Can you imagine if you wanted to have a bunch of images look the same, re-using the same massive group of classes?  Think of what would happen if management or your client came to you and said "Hey, let's make all the images not have that white border".  Now you will have to search through your files and find all of those classes scattered among your HTML (or JavaScript if you are using templates in a framework such as React, Vue, etc).

The Good Parts

Tailwind does allow you to make extremely quick mock-ups and proof of concepts.  I finally gave in to my grumpiness and read through the docs, and started playing with the code on CodePen.  The first thing I did was a recreation of a Twitter profile card, which actually landed on the front-page of Codepen.  You can view the pen and the source code here.

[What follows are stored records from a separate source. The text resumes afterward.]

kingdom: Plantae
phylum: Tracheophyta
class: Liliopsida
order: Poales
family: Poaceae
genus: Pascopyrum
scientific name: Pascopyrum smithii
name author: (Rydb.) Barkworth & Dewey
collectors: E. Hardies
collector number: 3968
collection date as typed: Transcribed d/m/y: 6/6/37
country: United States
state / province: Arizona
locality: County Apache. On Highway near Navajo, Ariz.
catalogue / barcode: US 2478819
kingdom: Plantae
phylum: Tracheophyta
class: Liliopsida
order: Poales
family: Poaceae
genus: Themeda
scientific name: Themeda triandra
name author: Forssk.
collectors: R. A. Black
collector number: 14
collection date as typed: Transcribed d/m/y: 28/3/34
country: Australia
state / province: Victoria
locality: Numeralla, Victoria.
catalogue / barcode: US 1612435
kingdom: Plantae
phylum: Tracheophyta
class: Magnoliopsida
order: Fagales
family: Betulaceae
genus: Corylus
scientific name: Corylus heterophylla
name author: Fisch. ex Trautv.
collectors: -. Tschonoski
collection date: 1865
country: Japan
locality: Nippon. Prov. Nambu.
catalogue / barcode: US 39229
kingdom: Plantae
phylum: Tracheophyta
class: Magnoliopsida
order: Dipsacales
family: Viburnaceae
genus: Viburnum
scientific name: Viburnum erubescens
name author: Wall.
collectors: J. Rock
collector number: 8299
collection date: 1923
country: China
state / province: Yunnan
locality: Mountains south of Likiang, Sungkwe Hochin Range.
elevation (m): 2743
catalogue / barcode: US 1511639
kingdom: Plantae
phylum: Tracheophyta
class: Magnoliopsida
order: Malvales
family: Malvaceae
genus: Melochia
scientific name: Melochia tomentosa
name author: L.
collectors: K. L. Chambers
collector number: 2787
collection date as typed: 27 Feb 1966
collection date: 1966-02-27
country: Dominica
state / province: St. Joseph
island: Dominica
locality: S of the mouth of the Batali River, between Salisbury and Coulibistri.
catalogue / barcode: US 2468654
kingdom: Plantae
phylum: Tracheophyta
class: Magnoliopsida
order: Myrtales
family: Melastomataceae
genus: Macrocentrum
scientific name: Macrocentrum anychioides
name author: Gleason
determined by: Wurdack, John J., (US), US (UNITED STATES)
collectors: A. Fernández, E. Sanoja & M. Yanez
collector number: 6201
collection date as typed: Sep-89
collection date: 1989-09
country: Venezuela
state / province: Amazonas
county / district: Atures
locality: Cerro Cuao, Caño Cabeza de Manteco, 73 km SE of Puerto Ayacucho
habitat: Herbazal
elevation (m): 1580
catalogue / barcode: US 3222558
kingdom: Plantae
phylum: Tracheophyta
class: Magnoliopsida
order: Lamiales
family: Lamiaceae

I also started playing with making my own set of alert boxes.  First, I started by recreating a couple of the examples from the Tailwind docs, then made some modifications to design my own.  Again, you can view the code on Codepen.

I'm Not So Grumpy Anymore

The ability to make these components is super simple with Tailwind.  But what about a real application?  I'm not talking about a TODO app or something you just bang out one afternoon; I'm talking a large application.  How do we manage all of these classes, and how do we manage large design changes on a project?  Here is the answer that changed my opinion of Tailwind: it is component-friendly!  This means that you can actually take those globs of classes that you want to use for every image, or button, or notification box, and create a component out of them.  This single feature is what really made me see the light.  You still get the ability to make awesome design components extremely quickly, and you can put those ideas to use into components that you can use throughout your project!

I am too far into KickoffWP.com to be willing to refactor everything to use Tailwind, but I do plan to utilize the framework in my next project.